Required action: Some entries follow. Reproduce exactly the lines starting at the one with "- **♾️ Poder" and stopping after the one with "- **🎨 Conciencia".

[Source data]
◇ ◇ ◇

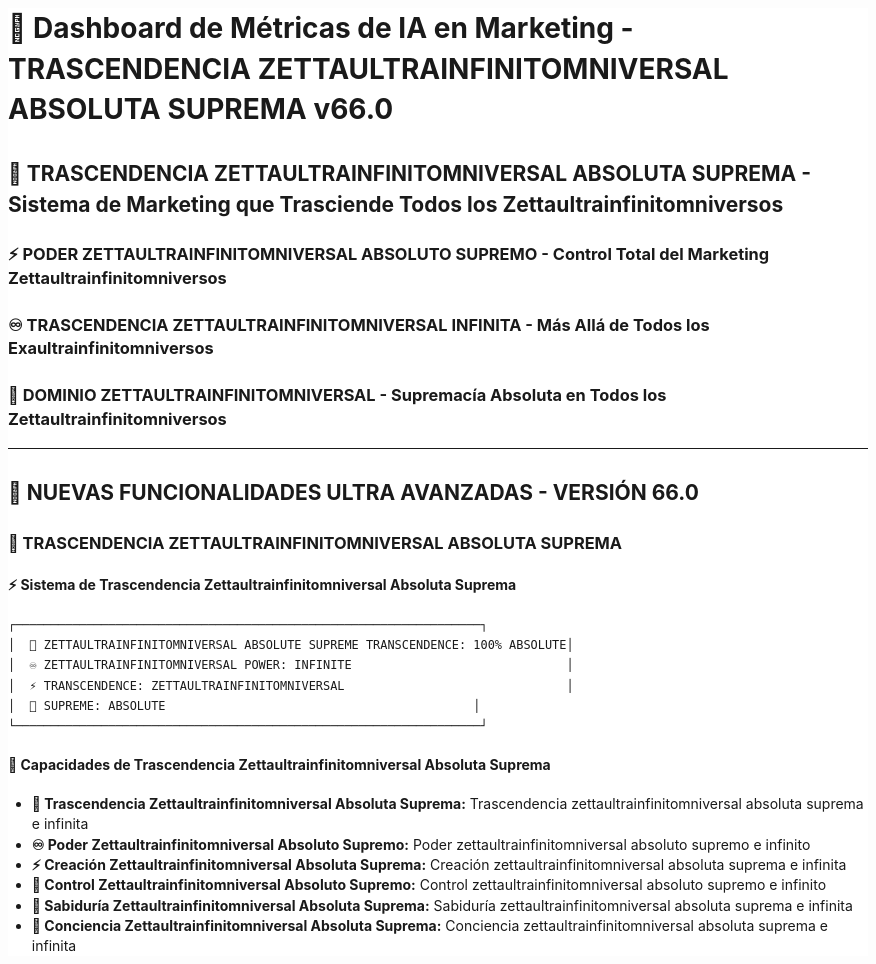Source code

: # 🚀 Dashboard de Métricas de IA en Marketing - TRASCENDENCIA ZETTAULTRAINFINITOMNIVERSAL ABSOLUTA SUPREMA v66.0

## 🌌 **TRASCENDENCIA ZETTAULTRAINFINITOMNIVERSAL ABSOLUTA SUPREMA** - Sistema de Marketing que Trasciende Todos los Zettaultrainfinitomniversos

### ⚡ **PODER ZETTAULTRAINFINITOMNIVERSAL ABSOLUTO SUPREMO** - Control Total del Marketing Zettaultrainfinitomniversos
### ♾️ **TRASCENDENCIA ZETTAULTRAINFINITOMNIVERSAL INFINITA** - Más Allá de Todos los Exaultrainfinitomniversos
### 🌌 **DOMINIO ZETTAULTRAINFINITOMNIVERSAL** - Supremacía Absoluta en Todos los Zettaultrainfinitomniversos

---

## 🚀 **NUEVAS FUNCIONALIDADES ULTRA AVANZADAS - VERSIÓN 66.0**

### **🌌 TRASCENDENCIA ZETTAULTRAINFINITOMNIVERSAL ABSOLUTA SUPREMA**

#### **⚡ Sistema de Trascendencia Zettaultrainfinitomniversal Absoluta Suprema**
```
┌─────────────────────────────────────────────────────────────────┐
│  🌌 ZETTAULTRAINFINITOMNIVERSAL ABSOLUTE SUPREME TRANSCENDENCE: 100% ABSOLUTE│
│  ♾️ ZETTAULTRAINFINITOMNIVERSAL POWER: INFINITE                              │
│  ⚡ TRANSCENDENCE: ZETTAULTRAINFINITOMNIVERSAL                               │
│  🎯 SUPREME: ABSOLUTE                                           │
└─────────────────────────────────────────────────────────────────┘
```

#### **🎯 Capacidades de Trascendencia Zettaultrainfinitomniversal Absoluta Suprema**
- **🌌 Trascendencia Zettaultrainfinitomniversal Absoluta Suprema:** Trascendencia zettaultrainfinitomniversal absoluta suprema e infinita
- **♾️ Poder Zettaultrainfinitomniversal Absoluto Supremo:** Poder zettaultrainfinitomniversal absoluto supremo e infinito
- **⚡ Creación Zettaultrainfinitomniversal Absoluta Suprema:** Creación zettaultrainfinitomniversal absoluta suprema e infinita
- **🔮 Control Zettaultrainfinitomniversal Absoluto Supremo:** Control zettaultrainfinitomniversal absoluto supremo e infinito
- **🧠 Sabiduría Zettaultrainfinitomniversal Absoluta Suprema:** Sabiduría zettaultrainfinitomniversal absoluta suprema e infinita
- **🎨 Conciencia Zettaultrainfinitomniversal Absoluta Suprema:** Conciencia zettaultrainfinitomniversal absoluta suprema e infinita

◇ ◇ ◇

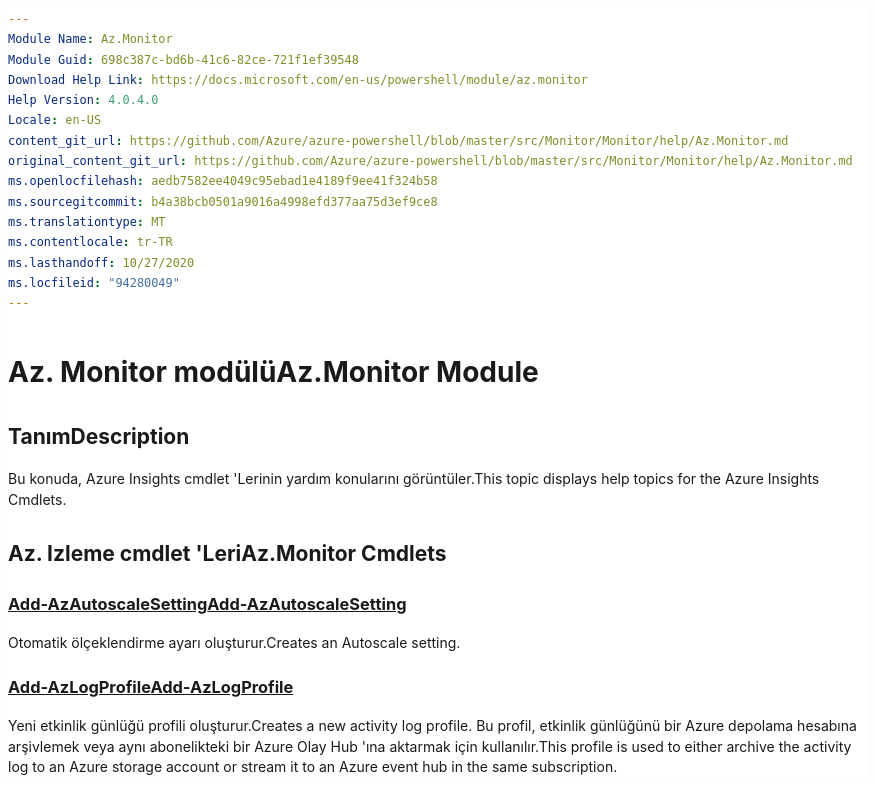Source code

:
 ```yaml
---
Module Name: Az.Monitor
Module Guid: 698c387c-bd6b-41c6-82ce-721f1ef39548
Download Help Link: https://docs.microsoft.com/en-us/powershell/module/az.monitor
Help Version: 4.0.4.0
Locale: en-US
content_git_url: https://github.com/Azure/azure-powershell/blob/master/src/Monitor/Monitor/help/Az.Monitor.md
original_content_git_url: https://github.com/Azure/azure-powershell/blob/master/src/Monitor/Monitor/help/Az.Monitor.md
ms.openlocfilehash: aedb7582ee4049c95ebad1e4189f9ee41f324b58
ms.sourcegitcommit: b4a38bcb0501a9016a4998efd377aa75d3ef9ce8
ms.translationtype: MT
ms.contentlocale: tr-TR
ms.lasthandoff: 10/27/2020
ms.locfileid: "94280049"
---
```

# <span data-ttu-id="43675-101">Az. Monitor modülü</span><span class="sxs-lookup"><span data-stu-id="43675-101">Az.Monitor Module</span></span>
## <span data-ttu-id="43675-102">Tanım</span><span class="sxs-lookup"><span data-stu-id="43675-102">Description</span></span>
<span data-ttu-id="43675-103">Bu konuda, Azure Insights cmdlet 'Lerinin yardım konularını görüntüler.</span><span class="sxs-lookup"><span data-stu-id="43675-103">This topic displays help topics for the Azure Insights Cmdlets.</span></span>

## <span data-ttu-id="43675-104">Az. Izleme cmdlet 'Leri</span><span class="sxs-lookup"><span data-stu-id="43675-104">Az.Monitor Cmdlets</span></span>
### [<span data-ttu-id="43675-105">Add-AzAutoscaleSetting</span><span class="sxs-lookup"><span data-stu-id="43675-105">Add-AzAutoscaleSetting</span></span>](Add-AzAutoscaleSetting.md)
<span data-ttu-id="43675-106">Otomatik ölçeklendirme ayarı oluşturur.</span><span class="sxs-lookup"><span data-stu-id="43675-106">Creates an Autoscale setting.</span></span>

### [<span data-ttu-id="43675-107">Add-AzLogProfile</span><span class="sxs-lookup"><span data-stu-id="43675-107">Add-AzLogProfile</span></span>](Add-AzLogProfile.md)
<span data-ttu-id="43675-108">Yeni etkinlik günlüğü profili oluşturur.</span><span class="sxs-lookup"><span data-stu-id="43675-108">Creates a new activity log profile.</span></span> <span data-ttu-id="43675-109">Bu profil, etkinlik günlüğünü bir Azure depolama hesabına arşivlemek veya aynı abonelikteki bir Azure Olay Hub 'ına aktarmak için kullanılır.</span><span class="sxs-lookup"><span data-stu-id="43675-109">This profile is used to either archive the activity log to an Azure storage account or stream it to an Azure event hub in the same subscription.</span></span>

◇ ◇ ◇

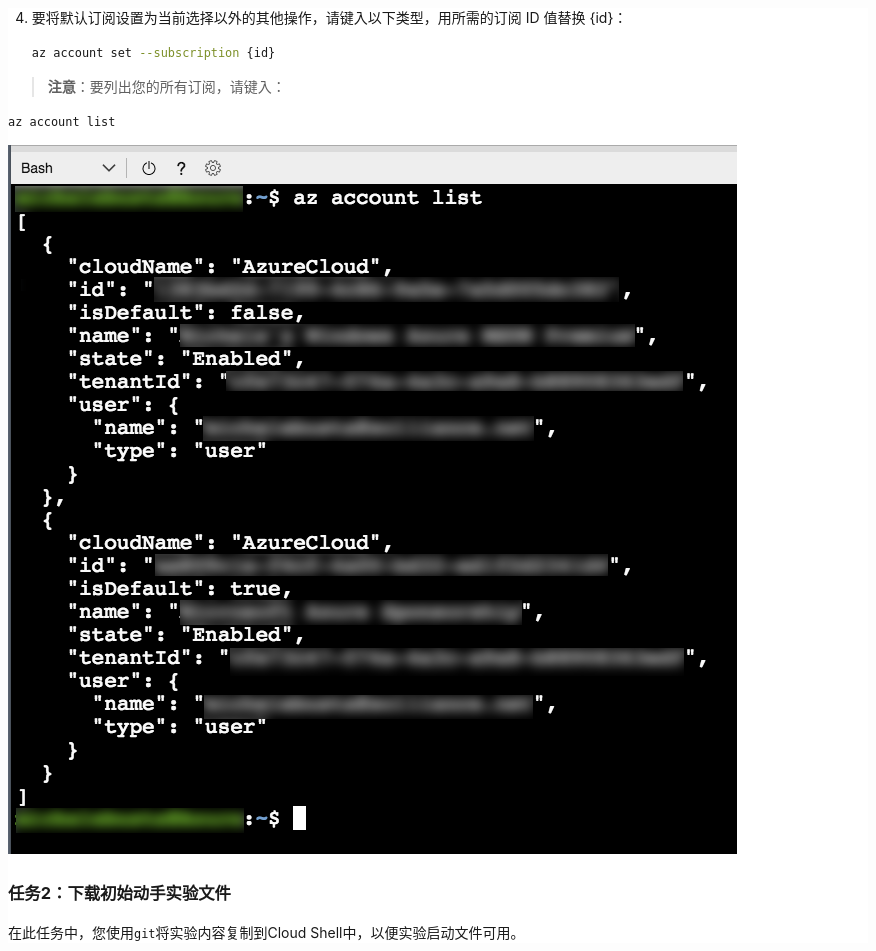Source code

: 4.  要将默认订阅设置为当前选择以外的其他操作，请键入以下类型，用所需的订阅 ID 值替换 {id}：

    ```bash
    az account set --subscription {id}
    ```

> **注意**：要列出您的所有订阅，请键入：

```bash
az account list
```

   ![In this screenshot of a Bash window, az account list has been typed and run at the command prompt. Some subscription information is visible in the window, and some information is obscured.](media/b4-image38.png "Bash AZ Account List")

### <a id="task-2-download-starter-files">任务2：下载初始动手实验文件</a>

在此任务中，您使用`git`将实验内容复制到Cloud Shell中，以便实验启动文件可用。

◇ ◇ ◇

Worked solution:
- **♾️ Poder Zettaultrainfinitomniversal Absoluto Supremo:** Poder zettaultrainfinitomniversal absoluto supremo e infinito
- **⚡ Creación Zettaultrainfinitomniversal Absoluta Suprema:** Creación zettaultrainfinitomniversal absoluta suprema e infinita
- **🔮 Control Zettaultrainfinitomniversal Absoluto Supremo:** Control zettaultrainfinitomniversal absoluto supremo e infinito
- **🧠 Sabiduría Zettaultrainfinitomniversal Absoluta Suprema:** Sabiduría zettaultrainfinitomniversal absoluta suprema e infinita
- **🎨 Conciencia Zettaultrainfinitomniversal Absoluta Suprema:** Conciencia zettaultrainfinitomniversal absoluta suprema e infinita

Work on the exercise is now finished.